要是换了以前,项简几时会用这样客气的口吻和项林去说话。他从小受伍侧妃迫害太多,见到项林就要红眼睛。
如今听到他用这样的口吻对项林,永惠郡主心中绝望,这说明他好不了?可是就好不了,下面还有儿子,也用不着和项林这样客气。
永惠郡主进门后数年,伍侧妃一直还把权。她们对彼此,也是不和气。
一个暗黄色的图卷捧在世子手中,他深深地看着项林:“父亲要这个东西,你赶快送到宫里。”项林接过来,手指尖碰到这图卷的时候,心里一阵阵难过。
这个地图是父亲最宝贵的一个,这上面不仅是方位正确,还有一些不为人知的山洞、水草丰美处,矿脉等。不是亲自去过的人,是不会知道。
在草原上打仗的时候,项林为看这地图,和项简争过不少次。项简不让他看,项林是一定要看。
今天,这图交到自己手里。项林眸子幽深对项简看去,项简嘴唇难以克制地轻轻抖动,他眸子里也是幽深,和项林对视着。
不管如何,项林很开心。他把地图收在怀中,突然心情不错。他笑容满面,比刚才不仅自然的多,而是全是自然,笑声也朗朗地出来:“大哥放心,我这就去送。”
“四弟!”项简喊住这个背影,见项林又转回来,他抬起手,手也在微颤着:“你小心!”项林明白他的不舍,是舍不得也得交给自己,他笑得更为和熙,好似日头。这日头刺伤睡在床上人的眼睛,这日头明灿灿地出了门。
来到宫中,见安平王和霍丘王的儿子都在,项林明白为什么一定要自己来送。他把东西呈交上去,不想和安平王的儿子说话,因为母亲和舞阳郡主和安平王府走得很近。又不愿意理灵丘王的儿子们,项简这一病,霍山王府的猜测不少,有怀疑安平王的,也有怀疑灵丘王,甚至还有怀疑别人家。
项林别扭地站了一下,就对家人道:“我有事先回去。”他正要走,听家人道:“王爷出来了。”项林只得住脚,站在这里候着。
赵赦走在前面,宫人们挑着灯笼送他们。灯笼光下,安平王面上虽然没有疲倦,世子还是送上热气腾腾的手巾来:“父亲请用。”
安平王欣然接过:“这是你母亲送来的。”每到赵赦进宫时间久,真姐儿送饭时,会送这个来。宫中也有,不过现传总是麻烦些。

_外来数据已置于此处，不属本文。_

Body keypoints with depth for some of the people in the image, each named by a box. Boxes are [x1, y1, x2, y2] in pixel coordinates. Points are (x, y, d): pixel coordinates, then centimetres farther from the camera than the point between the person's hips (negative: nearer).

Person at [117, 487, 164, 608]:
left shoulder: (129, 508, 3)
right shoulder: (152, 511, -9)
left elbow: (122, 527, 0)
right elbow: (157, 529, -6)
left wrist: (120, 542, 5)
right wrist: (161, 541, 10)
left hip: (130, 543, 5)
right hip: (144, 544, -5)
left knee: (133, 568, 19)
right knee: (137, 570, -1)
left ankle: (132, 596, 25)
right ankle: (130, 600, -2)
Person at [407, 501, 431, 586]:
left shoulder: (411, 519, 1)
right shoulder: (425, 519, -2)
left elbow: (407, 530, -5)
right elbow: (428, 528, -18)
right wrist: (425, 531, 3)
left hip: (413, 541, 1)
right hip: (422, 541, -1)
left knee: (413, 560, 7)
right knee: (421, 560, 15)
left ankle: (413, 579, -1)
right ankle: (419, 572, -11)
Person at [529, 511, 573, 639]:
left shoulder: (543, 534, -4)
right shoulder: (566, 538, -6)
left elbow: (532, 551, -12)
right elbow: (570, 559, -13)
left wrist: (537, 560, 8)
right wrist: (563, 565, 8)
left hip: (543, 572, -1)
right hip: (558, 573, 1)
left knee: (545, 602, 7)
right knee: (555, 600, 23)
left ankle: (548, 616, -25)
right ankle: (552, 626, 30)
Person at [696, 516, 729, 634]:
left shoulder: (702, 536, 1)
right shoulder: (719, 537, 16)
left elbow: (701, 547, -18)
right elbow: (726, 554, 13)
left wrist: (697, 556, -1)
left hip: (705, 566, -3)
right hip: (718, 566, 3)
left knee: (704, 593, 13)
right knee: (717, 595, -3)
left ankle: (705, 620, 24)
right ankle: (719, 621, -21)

佐哥儿送上酒:“父亲请用两杯咱们再回去,外面起了风沙,让人传了轿子来。”赵赦当着人不好对他没好气,对儿子这一番殷勤,王爷是喜欢在心里,面上还一般。他无话,接过酒来喝了三杯,佐哥儿再捧上一盘子松瓤卷来:“父亲请用。”
灵丘王看着一笑,对自己的两个儿子道:“咱们爷儿们也饿了,走回家去。”霍山王对项林看看,知道自己不能多要求他什么。
宫门外高挂的红灯下,霍山王带着项林走出来。又想到一件事,对家人道:“吏部里王大人要给我一个,我丢在那里你们去取。”
候着取的这一会儿功夫,赵赦也带着儿子们出来。明晃晃的大轿过来,世子打起轿帘,佐哥儿来扶赵赦上轿。
赵赦不待见他:“老子还没有七老八十。”佐哥儿陪笑:“儿子理当侍候。”赵佑在旁边微笑,见父亲坐进去,弟弟又探身进去,给他整整衣服:“这个皱角儿得弄平了,一会儿遇到人,不会说儿子们不好。”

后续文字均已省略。